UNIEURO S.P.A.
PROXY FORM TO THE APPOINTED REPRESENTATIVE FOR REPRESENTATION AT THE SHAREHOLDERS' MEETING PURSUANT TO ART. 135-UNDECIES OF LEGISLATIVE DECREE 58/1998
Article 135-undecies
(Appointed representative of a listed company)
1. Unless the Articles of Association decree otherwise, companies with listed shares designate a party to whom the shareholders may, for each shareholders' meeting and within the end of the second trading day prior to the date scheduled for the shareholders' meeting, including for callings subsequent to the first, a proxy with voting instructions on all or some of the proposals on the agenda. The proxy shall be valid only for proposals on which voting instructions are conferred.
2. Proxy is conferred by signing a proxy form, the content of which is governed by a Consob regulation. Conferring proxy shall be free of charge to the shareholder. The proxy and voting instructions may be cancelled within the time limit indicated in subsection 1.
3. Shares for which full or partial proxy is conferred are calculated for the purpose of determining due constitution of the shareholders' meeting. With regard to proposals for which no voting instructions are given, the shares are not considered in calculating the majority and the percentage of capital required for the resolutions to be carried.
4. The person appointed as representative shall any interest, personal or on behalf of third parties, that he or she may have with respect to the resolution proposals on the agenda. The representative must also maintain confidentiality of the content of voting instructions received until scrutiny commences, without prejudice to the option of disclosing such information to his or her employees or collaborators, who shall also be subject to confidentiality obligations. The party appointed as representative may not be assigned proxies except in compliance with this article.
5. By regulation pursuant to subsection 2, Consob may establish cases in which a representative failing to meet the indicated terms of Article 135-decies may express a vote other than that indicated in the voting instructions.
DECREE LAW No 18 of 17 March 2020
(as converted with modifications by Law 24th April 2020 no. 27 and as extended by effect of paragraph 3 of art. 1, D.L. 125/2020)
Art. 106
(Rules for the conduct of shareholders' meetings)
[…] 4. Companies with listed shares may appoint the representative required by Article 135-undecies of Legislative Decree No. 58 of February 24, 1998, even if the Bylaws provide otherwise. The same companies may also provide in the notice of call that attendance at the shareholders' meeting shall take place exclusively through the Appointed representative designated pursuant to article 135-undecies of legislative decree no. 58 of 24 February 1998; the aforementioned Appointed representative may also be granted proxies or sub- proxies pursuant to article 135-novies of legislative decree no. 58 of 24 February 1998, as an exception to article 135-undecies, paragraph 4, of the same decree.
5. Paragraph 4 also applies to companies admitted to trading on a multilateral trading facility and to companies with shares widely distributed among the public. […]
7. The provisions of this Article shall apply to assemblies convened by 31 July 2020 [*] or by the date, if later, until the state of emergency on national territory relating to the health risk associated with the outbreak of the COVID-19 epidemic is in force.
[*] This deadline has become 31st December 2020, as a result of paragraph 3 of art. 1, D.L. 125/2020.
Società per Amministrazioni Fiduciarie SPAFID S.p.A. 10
==
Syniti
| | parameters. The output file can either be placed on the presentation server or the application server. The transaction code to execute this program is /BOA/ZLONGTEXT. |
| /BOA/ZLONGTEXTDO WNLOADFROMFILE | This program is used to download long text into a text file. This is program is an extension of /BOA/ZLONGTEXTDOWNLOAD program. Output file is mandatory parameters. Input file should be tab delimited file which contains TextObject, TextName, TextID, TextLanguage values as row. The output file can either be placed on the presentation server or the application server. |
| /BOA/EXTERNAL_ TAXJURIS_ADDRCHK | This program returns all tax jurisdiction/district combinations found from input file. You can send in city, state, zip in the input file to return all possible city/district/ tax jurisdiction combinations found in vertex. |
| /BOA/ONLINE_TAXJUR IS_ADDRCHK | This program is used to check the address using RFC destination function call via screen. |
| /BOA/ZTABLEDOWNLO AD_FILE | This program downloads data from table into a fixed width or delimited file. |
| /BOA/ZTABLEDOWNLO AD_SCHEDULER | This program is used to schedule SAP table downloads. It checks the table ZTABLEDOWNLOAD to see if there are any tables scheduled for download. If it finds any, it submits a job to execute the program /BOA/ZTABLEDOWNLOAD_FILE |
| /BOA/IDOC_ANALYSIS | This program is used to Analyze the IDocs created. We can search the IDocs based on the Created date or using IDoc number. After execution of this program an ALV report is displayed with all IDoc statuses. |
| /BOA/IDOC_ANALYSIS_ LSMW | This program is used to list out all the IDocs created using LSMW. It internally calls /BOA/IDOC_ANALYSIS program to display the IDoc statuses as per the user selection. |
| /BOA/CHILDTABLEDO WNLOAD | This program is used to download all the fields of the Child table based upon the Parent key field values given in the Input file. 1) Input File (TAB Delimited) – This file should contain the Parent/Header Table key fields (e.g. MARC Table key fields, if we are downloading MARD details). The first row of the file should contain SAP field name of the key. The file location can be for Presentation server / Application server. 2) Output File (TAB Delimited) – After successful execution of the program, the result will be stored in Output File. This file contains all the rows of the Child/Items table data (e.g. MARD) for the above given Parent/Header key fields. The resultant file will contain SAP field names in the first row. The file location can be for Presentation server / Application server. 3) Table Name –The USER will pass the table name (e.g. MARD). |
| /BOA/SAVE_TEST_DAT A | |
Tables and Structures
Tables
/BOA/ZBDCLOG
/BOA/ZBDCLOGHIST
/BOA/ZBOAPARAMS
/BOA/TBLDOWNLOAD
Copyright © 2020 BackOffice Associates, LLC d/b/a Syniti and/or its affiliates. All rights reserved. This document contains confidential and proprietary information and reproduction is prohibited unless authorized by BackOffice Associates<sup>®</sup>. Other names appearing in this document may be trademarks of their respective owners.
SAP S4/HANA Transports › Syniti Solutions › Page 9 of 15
--
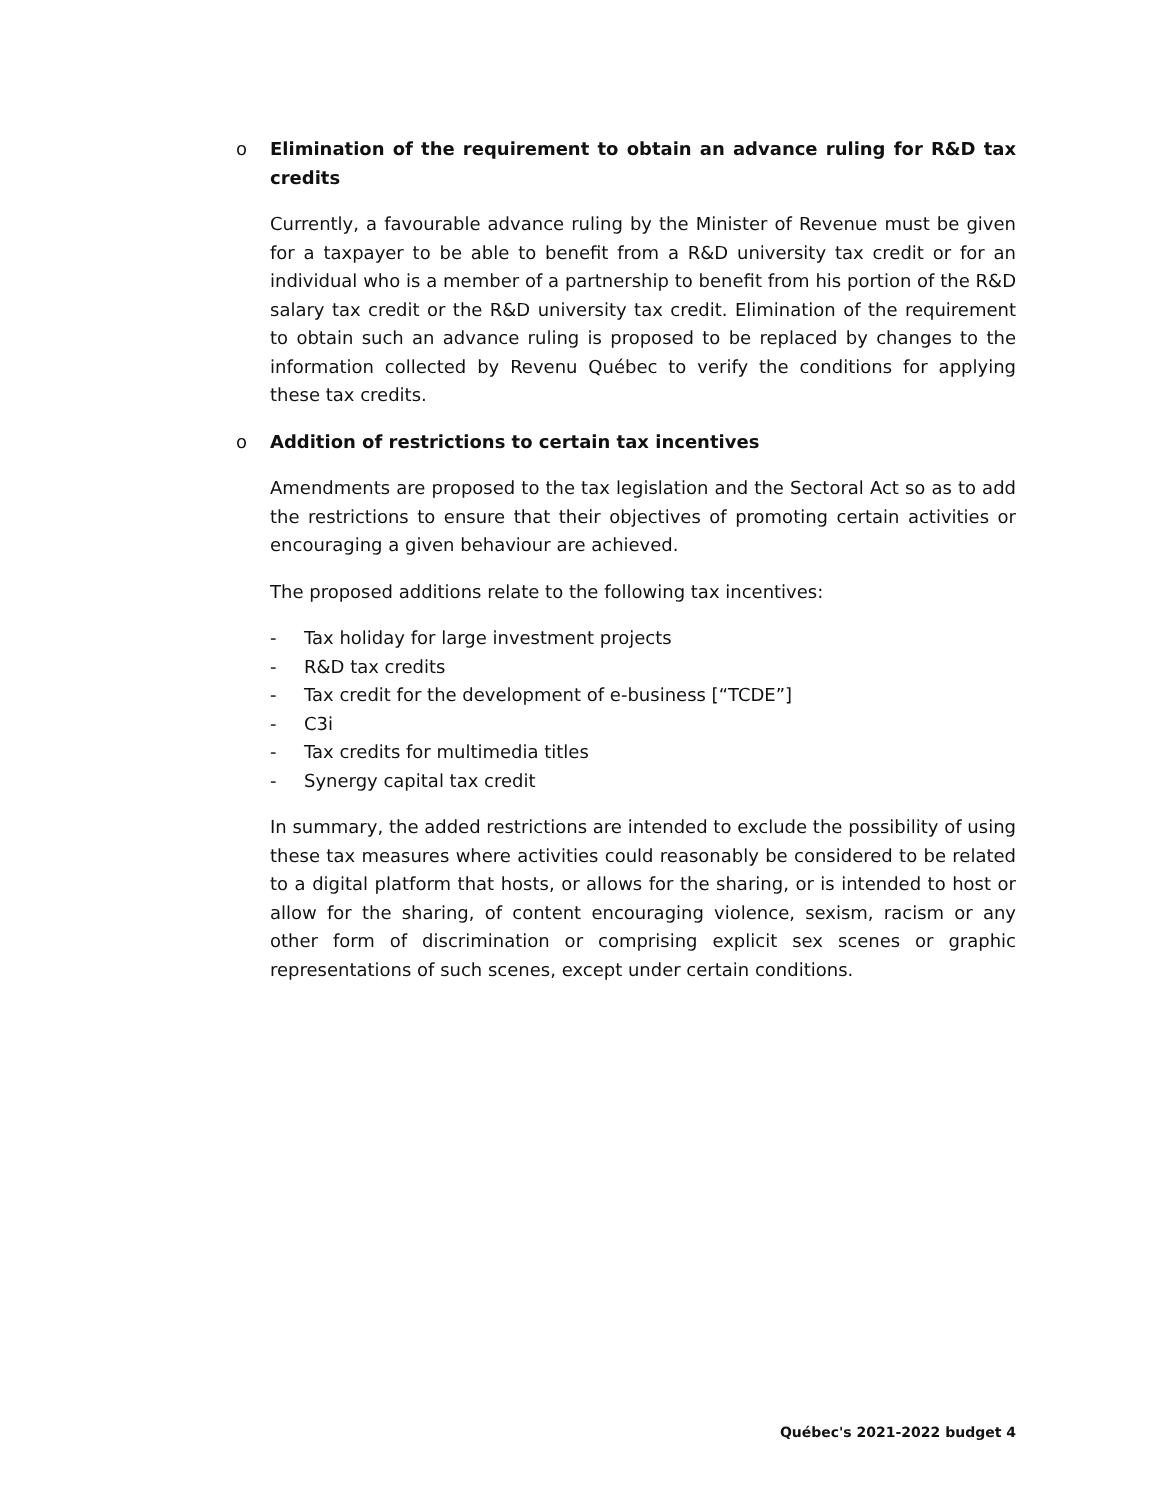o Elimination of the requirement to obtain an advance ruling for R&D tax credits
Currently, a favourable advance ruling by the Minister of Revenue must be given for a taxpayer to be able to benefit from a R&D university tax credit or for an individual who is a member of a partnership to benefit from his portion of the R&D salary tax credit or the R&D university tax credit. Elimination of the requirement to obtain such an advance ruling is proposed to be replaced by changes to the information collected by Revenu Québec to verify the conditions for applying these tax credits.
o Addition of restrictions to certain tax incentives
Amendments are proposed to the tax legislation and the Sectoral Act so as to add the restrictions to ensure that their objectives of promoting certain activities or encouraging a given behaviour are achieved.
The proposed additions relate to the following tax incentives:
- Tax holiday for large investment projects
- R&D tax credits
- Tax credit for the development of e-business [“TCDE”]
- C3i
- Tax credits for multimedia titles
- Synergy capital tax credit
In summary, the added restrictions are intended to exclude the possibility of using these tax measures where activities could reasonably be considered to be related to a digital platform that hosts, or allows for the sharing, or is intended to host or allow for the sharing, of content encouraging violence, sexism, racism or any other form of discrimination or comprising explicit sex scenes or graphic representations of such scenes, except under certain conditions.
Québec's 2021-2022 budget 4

• Task directions:
Wherever the string "ZTABLEDOWNLO" shows up in the material, copy the line that holds it.

• Reply to the task:
| /BOA/ZTABLEDOWNLO AD_FILE | This program downloads data from table into a fixed width or delimited file. |
| /BOA/ZTABLEDOWNLO AD_SCHEDULER | This program is used to schedule SAP table downloads. It checks the table ZTABLEDOWNLOAD to see if there are any tables scheduled for download. If it finds any, it submits a job to execute the program /BOA/ZTABLEDOWNLOAD_FILE |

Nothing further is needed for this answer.